▶ **Activity**
Only the pictures should be dropped; copy the rest of the entries exactly.

Content starts

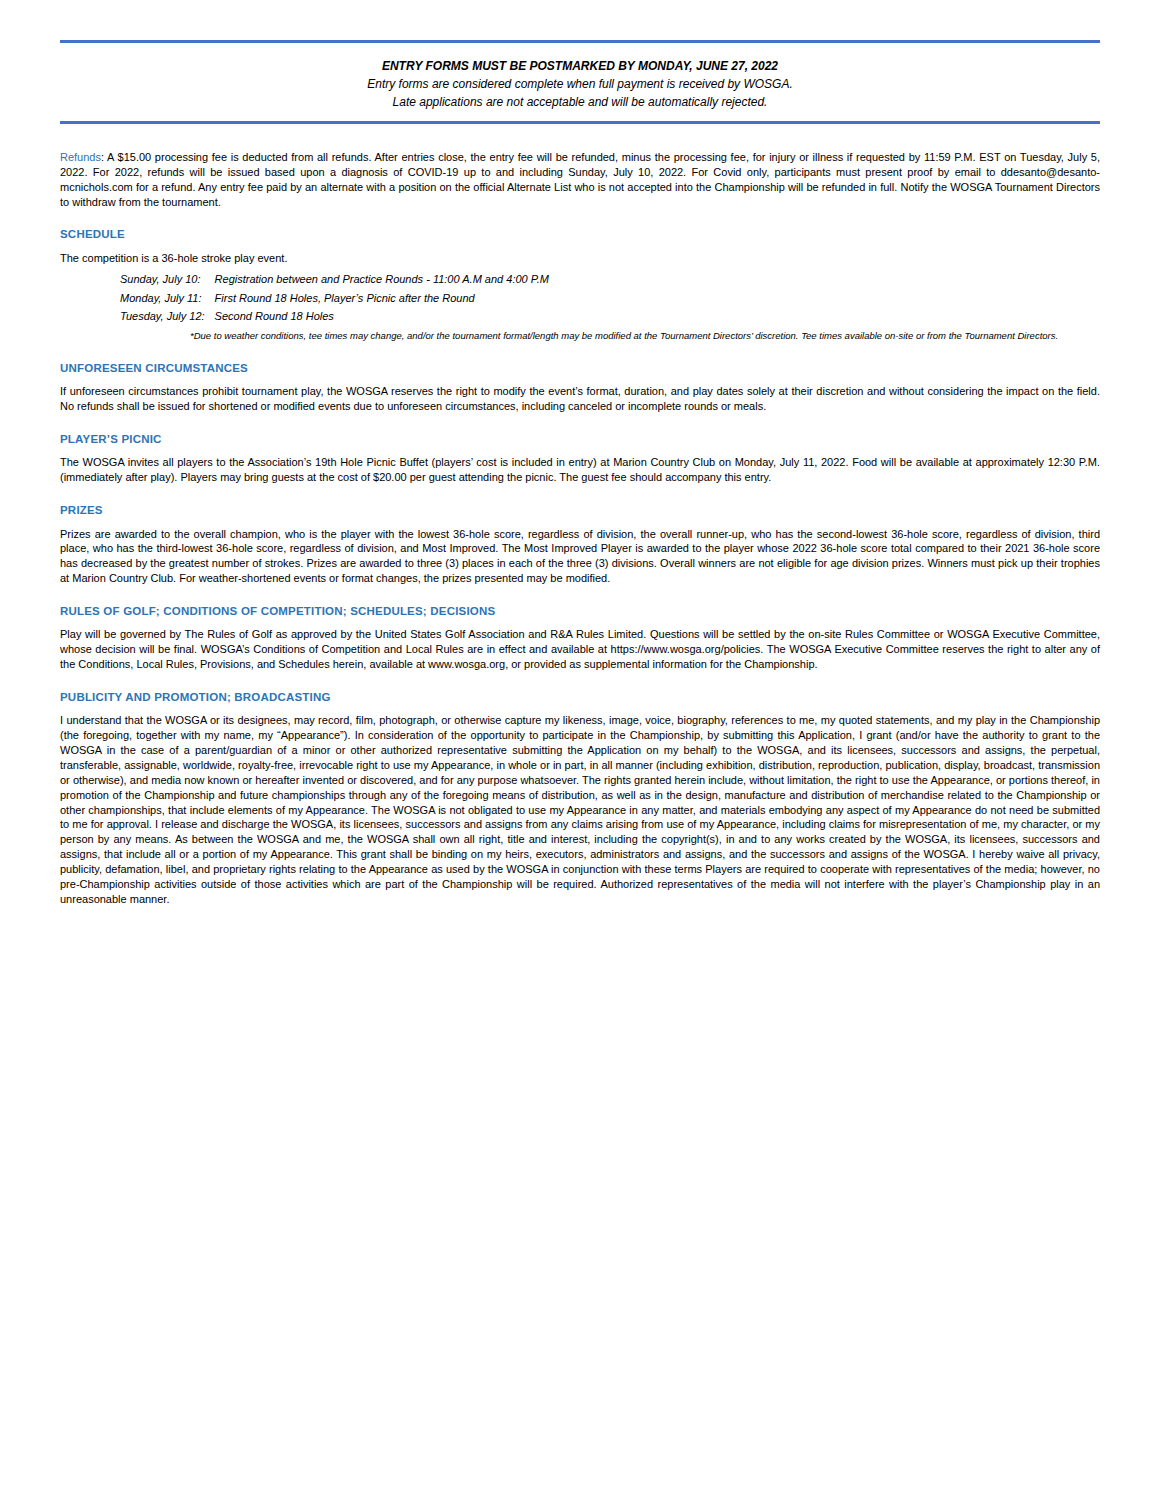ENTRY FORMS MUST BE POSTMARKED BY MONDAY, JUNE 27, 2022
Entry forms are considered complete when full payment is received by WOSGA.
Late applications are not acceptable and will be automatically rejected.
Refunds: A $15.00 processing fee is deducted from all refunds. After entries close, the entry fee will be refunded, minus the processing fee, for injury or illness if requested by 11:59 P.M. EST on Tuesday, July 5, 2022. For 2022, refunds will be issued based upon a diagnosis of COVID-19 up to and including Sunday, July 10, 2022. For Covid only, participants must present proof by email to ddesanto@desanto-mcnichols.com for a refund. Any entry fee paid by an alternate with a position on the official Alternate List who is not accepted into the Championship will be refunded in full. Notify the WOSGA Tournament Directors to withdraw from the tournament.
Schedule
The competition is a 36-hole stroke play event.
| Sunday, July 10: | Registration between and Practice Rounds - 11:00 A.M and 4:00 P.M |
| Monday, July 11: | First Round 18 Holes, Player’s Picnic after the Round |
| Tuesday, July 12: | Second Round 18 Holes |
*Due to weather conditions, tee times may change, and/or the tournament format/length may be modified at the Tournament Directors’ discretion. Tee times available on-site or from the Tournament Directors.
Unforeseen Circumstances
If unforeseen circumstances prohibit tournament play, the WOSGA reserves the right to modify the event’s format, duration, and play dates solely at their discretion and without considering the impact on the field. No refunds shall be issued for shortened or modified events due to unforeseen circumstances, including canceled or incomplete rounds or meals.
Player’s Picnic
The WOSGA invites all players to the Association’s 19th Hole Picnic Buffet (players’ cost is included in entry) at Marion Country Club on Monday, July 11, 2022. Food will be available at approximately 12:30 P.M. (immediately after play). Players may bring guests at the cost of $20.00 per guest attending the picnic. The guest fee should accompany this entry.
Prizes
Prizes are awarded to the overall champion, who is the player with the lowest 36-hole score, regardless of division, the overall runner-up, who has the second-lowest 36-hole score, regardless of division, third place, who has the third-lowest 36-hole score, regardless of division, and Most Improved. The Most Improved Player is awarded to the player whose 2022 36-hole score total compared to their 2021 36-hole score has decreased by the greatest number of strokes. Prizes are awarded to three (3) places in each of the three (3) divisions. Overall winners are not eligible for age division prizes. Winners must pick up their trophies at Marion Country Club. For weather-shortened events or format changes, the prizes presented may be modified.
Rules of Golf; Conditions of Competition; Schedules; Decisions
Play will be governed by The Rules of Golf as approved by the United States Golf Association and R&A Rules Limited. Questions will be settled by the on-site Rules Committee or WOSGA Executive Committee, whose decision will be final. WOSGA’s Conditions of Competition and Local Rules are in effect and available at https://www.wosga.org/policies. The WOSGA Executive Committee reserves the right to alter any of the Conditions, Local Rules, Provisions, and Schedules herein, available at www.wosga.org, or provided as supplemental information for the Championship.
Publicity and Promotion; Broadcasting
I understand that the WOSGA or its designees, may record, film, photograph, or otherwise capture my likeness, image, voice, biography, references to me, my quoted statements, and my play in the Championship (the foregoing, together with my name, my “Appearance”). In consideration of the opportunity to participate in the Championship, by submitting this Application, I grant (and/or have the authority to grant to the WOSGA in the case of a parent/guardian of a minor or other authorized representative submitting the Application on my behalf) to the WOSGA, and its licensees, successors and assigns, the perpetual, transferable, assignable, worldwide, royalty-free, irrevocable right to use my Appearance, in whole or in part, in all manner (including exhibition, distribution, reproduction, publication, display, broadcast, transmission or otherwise), and media now known or hereafter invented or discovered, and for any purpose whatsoever. The rights granted herein include, without limitation, the right to use the Appearance, or portions thereof, in promotion of the Championship and future championships through any of the foregoing means of distribution, as well as in the design, manufacture and distribution of merchandise related to the Championship or other championships, that include elements of my Appearance. The WOSGA is not obligated to use my Appearance in any matter, and materials embodying any aspect of my Appearance do not need be submitted to me for approval. I release and discharge the WOSGA, its licensees, successors and assigns from any claims arising from use of my Appearance, including claims for misrepresentation of me, my character, or my person by any means. As between the WOSGA and me, the WOSGA shall own all right, title and interest, including the copyright(s), in and to any works created by the WOSGA, its licensees, successors and assigns, that include all or a portion of my Appearance. This grant shall be binding on my heirs, executors, administrators and assigns, and the successors and assigns of the WOSGA. I hereby waive all privacy, publicity, defamation, libel, and proprietary rights relating to the Appearance as used by the WOSGA in conjunction with these terms Players are required to cooperate with representatives of the media; however, no pre-Championship activities outside of those activities which are part of the Championship will be required. Authorized representatives of the media will not interfere with the player’s Championship play in an unreasonable manner.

Content ends

▶ **Task output**
ENTRY FORMS MUST BE POSTMARKED BY MONDAY, JUNE 27, 2022
Entry forms are considered complete when full payment is received by WOSGA.
Late applications are not acceptable and will be automatically rejected.
Refunds: A $15.00 processing fee is deducted from all refunds. After entries close, the entry fee will be refunded, minus the processing fee, for injury or illness if requested by 11:59 P.M. EST on Tuesday, July 5, 2022. For 2022, refunds will be issued based upon a diagnosis of COVID-19 up to and including Sunday, July 10, 2022. For Covid only, participants must present proof by email to ddesanto@desanto-mcnichols.com for a refund. Any entry fee paid by an alternate with a position on the official Alternate List who is not accepted into the Championship will be refunded in full. Notify the WOSGA Tournament Directors to withdraw from the tournament.
Schedule
The competition is a 36-hole stroke play event.
| Sunday, July 10: | Registration between and Practice Rounds - 11:00 A.M and 4:00 P.M |
| Monday, July 11: | First Round 18 Holes, Player’s Picnic after the Round |
| Tuesday, July 12: | Second Round 18 Holes |
*Due to weather conditions, tee times may change, and/or the tournament format/length may be modified at the Tournament Directors’ discretion. Tee times available on-site or from the Tournament Directors.
Unforeseen Circumstances
If unforeseen circumstances prohibit tournament play, the WOSGA reserves the right to modify the event’s format, duration, and play dates solely at their discretion and without considering the impact on the field. No refunds shall be issued for shortened or modified events due to unforeseen circumstances, including canceled or incomplete rounds or meals.
Player’s Picnic
The WOSGA invites all players to the Association’s 19th Hole Picnic Buffet (players’ cost is included in entry) at Marion Country Club on Monday, July 11, 2022. Food will be available at approximately 12:30 P.M. (immediately after play). Players may bring guests at the cost of $20.00 per guest attending the picnic. The guest fee should accompany this entry.
Prizes
Prizes are awarded to the overall champion, who is the player with the lowest 36-hole score, regardless of division, the overall runner-up, who has the second-lowest 36-hole score, regardless of division, third place, who has the third-lowest 36-hole score, regardless of division, and Most Improved. The Most Improved Player is awarded to the player whose 2022 36-hole score total compared to their 2021 36-hole score has decreased by the greatest number of strokes. Prizes are awarded to three (3) places in each of the three (3) divisions. Overall winners are not eligible for age division prizes. Winners must pick up their trophies at Marion Country Club. For weather-shortened events or format changes, the prizes presented may be modified.
Rules of Golf; Conditions of Competition; Schedules; Decisions
Play will be governed by The Rules of Golf as approved by the United States Golf Association and R&A Rules Limited. Questions will be settled by the on-site Rules Committee or WOSGA Executive Committee, whose decision will be final. WOSGA’s Conditions of Competition and Local Rules are in effect and available at https://www.wosga.org/policies. The WOSGA Executive Committee reserves the right to alter any of the Conditions, Local Rules, Provisions, and Schedules herein, available at www.wosga.org, or provided as supplemental information for the Championship.
Publicity and Promotion; Broadcasting
I understand that the WOSGA or its designees, may record, film, photograph, or otherwise capture my likeness, image, voice, biography, references to me, my quoted statements, and my play in the Championship (the foregoing, together with my name, my “Appearance”). In consideration of the opportunity to participate in the Championship, by submitting this Application, I grant (and/or have the authority to grant to the WOSGA in the case of a parent/guardian of a minor or other authorized representative submitting the Application on my behalf) to the WOSGA, and its licensees, successors and assigns, the perpetual, transferable, assignable, worldwide, royalty-free, irrevocable right to use my Appearance, in whole or in part, in all manner (including exhibition, distribution, reproduction, publication, display, broadcast, transmission or otherwise), and media now known or hereafter invented or discovered, and for any purpose whatsoever. The rights granted herein include, without limitation, the right to use the Appearance, or portions thereof, in promotion of the Championship and future championships through any of the foregoing means of distribution, as well as in the design, manufacture and distribution of merchandise related to the Championship or other championships, that include elements of my Appearance. The WOSGA is not obligated to use my Appearance in any matter, and materials embodying any aspect of my Appearance do not need be submitted to me for approval. I release and discharge the WOSGA, its licensees, successors and assigns from any claims arising from use of my Appearance, including claims for misrepresentation of me, my character, or my person by any means. As between the WOSGA and me, the WOSGA shall own all right, title and interest, including the copyright(s), in and to any works created by the WOSGA, its licensees, successors and assigns, that include all or a portion of my Appearance. This grant shall be binding on my heirs, executors, administrators and assigns, and the successors and assigns of the WOSGA. I hereby waive all privacy, publicity, defamation, libel, and proprietary rights relating to the Appearance as used by the WOSGA in conjunction with these terms Players are required to cooperate with representatives of the media; however, no pre-Championship activities outside of those activities which are part of the Championship will be required. Authorized representatives of the media will not interfere with the player’s Championship play in an unreasonable manner.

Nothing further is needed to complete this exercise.